The Commodore CHESSmate chess computer might not be terribly well known, but that doesn’t make it any less worthy of being reproduced. If anything it is more important, as it gives more people an opportunity to use one of these devices, yet beyond a purely emulated experience the real user interface is harder to experience.

Internals of the reproduction Commodore ChessMate (Credit: Michael Gardi)

This is where [Michael Gardi]’s modernized replica provides a highly accessible version, consisting of a custom PCB with an ESP32 as the brains of the system. Although decidedly overkill next to the 6502 in the original CHESSmate, it makes the project far easier for others to assemble as it contains few components that shouldn’t be readily available.

The ESP32 is mounted on a small daughterboard which plugs into the main PCB with the buttons, LEDs and indicators.
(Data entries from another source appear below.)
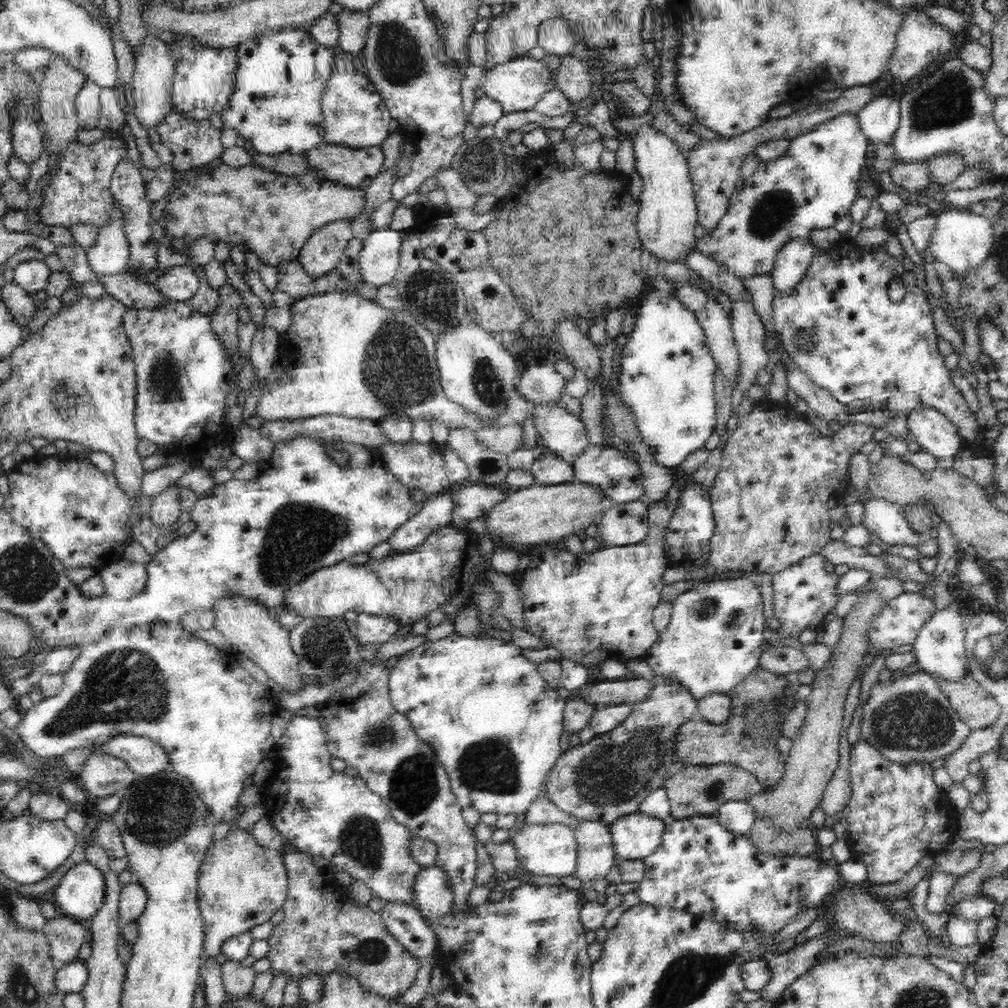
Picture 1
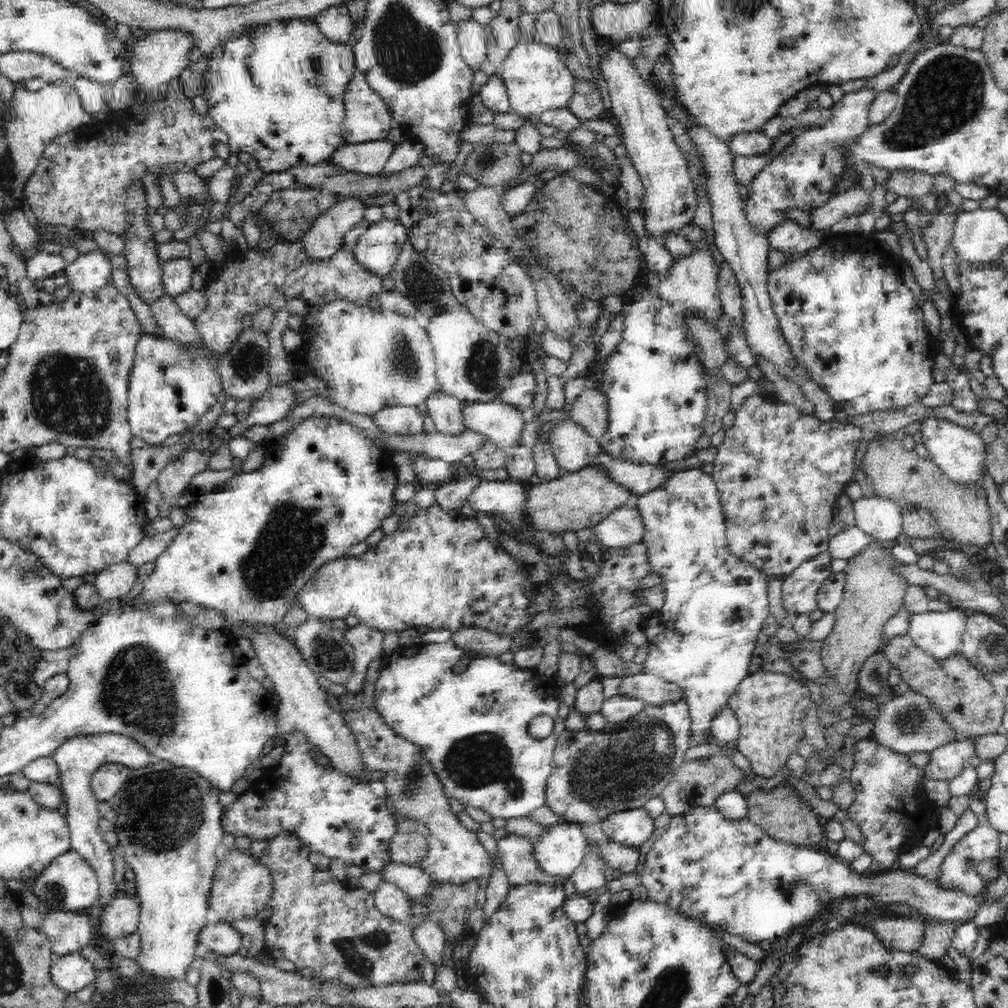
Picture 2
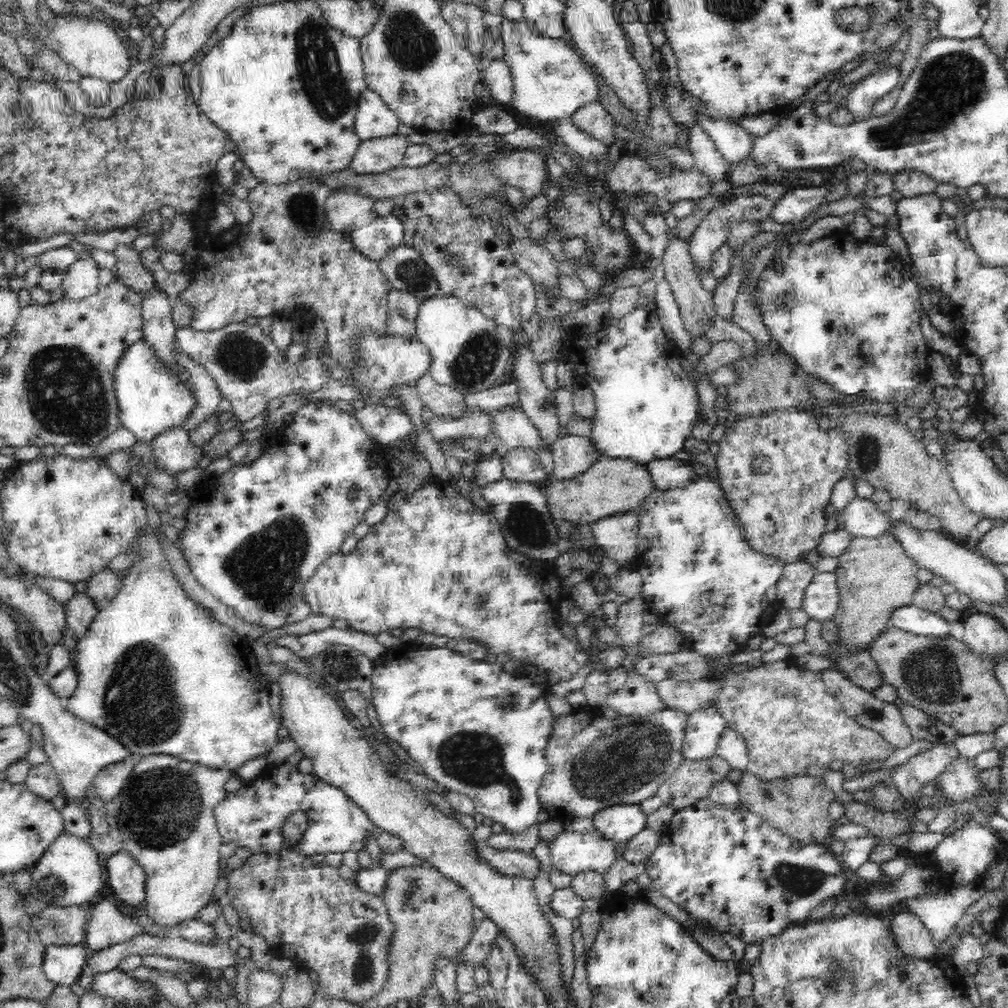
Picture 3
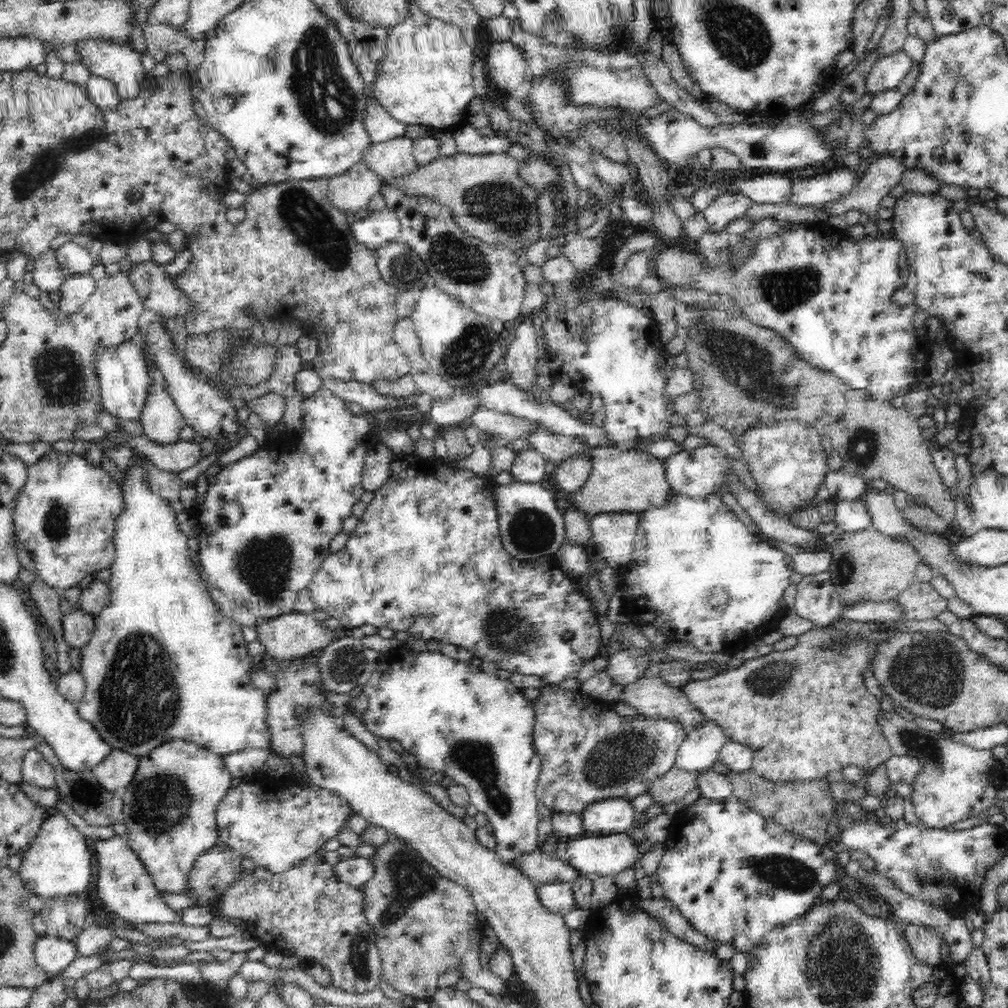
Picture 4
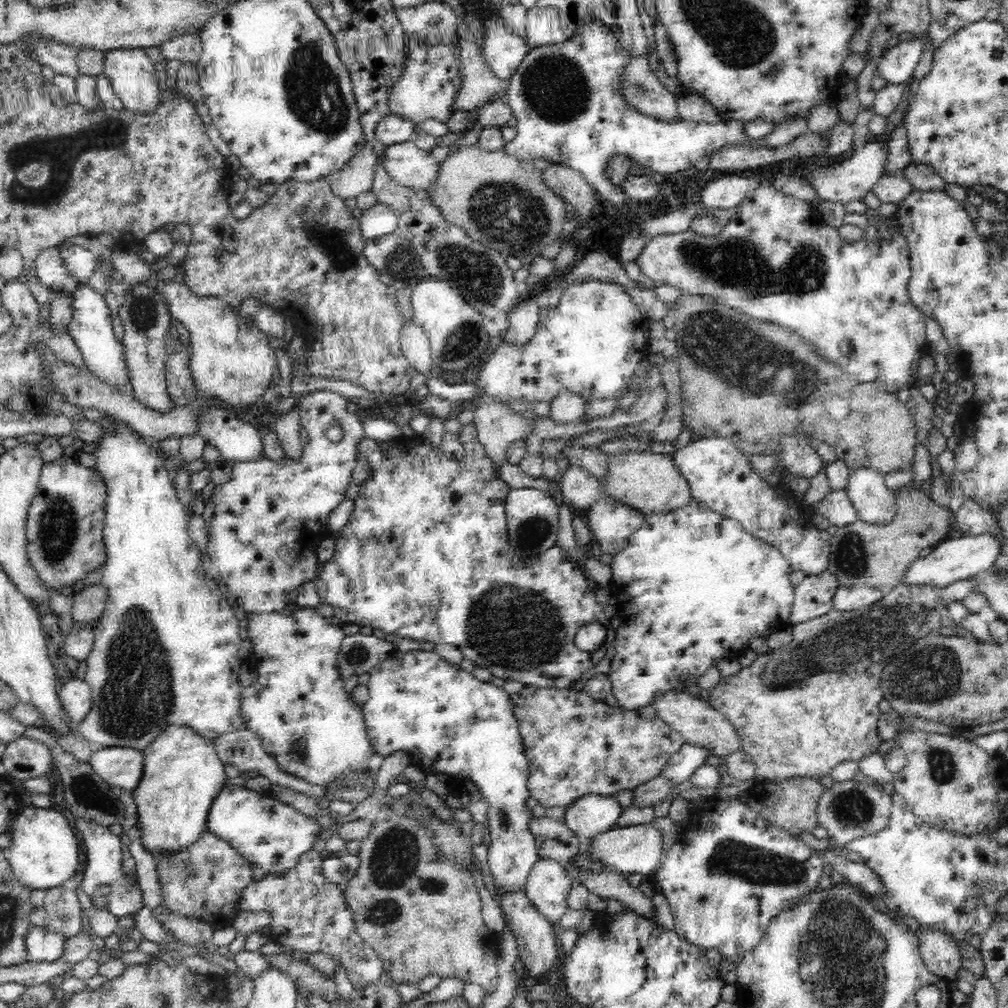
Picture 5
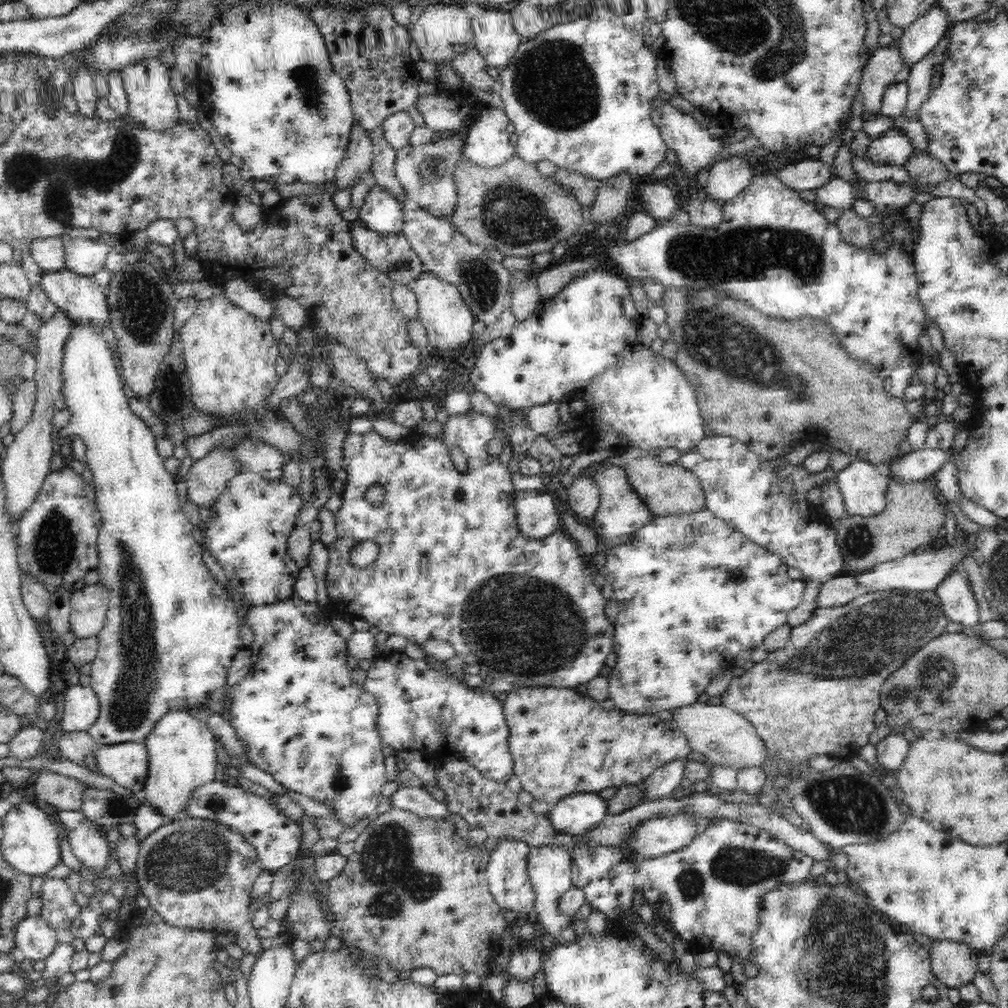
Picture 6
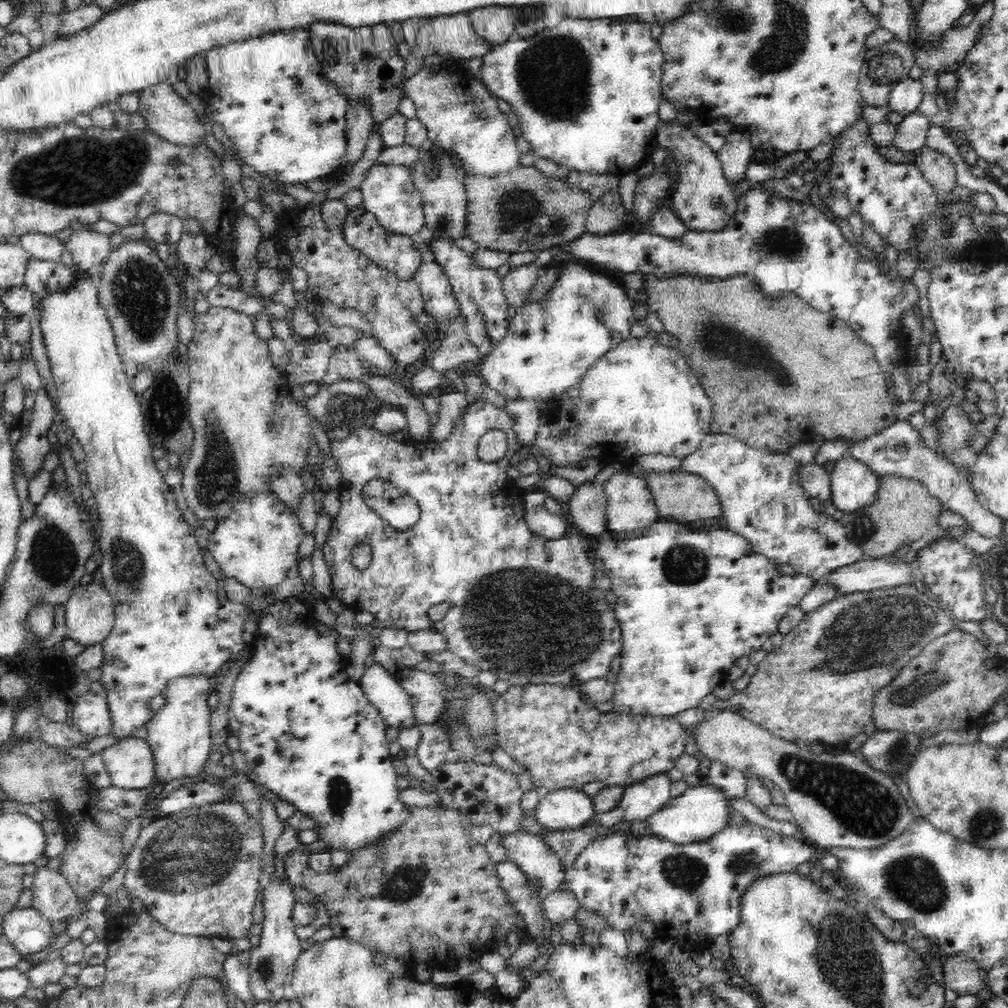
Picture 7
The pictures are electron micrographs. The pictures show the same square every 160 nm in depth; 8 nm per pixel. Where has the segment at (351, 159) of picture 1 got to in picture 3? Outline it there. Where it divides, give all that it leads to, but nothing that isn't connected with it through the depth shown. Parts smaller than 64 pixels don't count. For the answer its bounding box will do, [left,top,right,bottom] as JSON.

The whole stack is then inserted into the 3D printed reproduction case. These 3D models along with the ESP32 port of the CHESSmate firmware can be found in the GitHub repository, along with a minimalist frame and a ‘CHESSmate Lite’ version as alternative enclosure options for those who somehow don’t appreciate the delightful 1980s aesthetics.

We covered the Commodore CHESSmate last year, including a highly faithful reproduction built by [Hans Otten], which [Michael] read the day after meeting [Peter Jennings], the author of MicroChess (which the CHESSmate uses internally) at an event at York University. Taking this as a sign, he set to work on this particular project.

We’re not sure if there’s really a cosmic force directing [Michael] towards his next project, but if there is, we’d like to take this opportunity to thank it for doing a fantastic job so far.

9 thoughts on “Commodore CHESSmate Replica Runs On The ESP32

  1. Okay, I must ask… These vintage chess programs running on 1MHz 8-bit microprocessors with tiny memories… How good were they, objectively? In 2006 when my father-in-law played against GNU chess, we estimated its rating at about 1,800 (please be kind if I’m wrong; it’s just an estimate).

        1. Pretty good if it even made legal moves with that much memory haha. I heard of another product from around that time that would make illegal moves at higher rating levels to secure the win.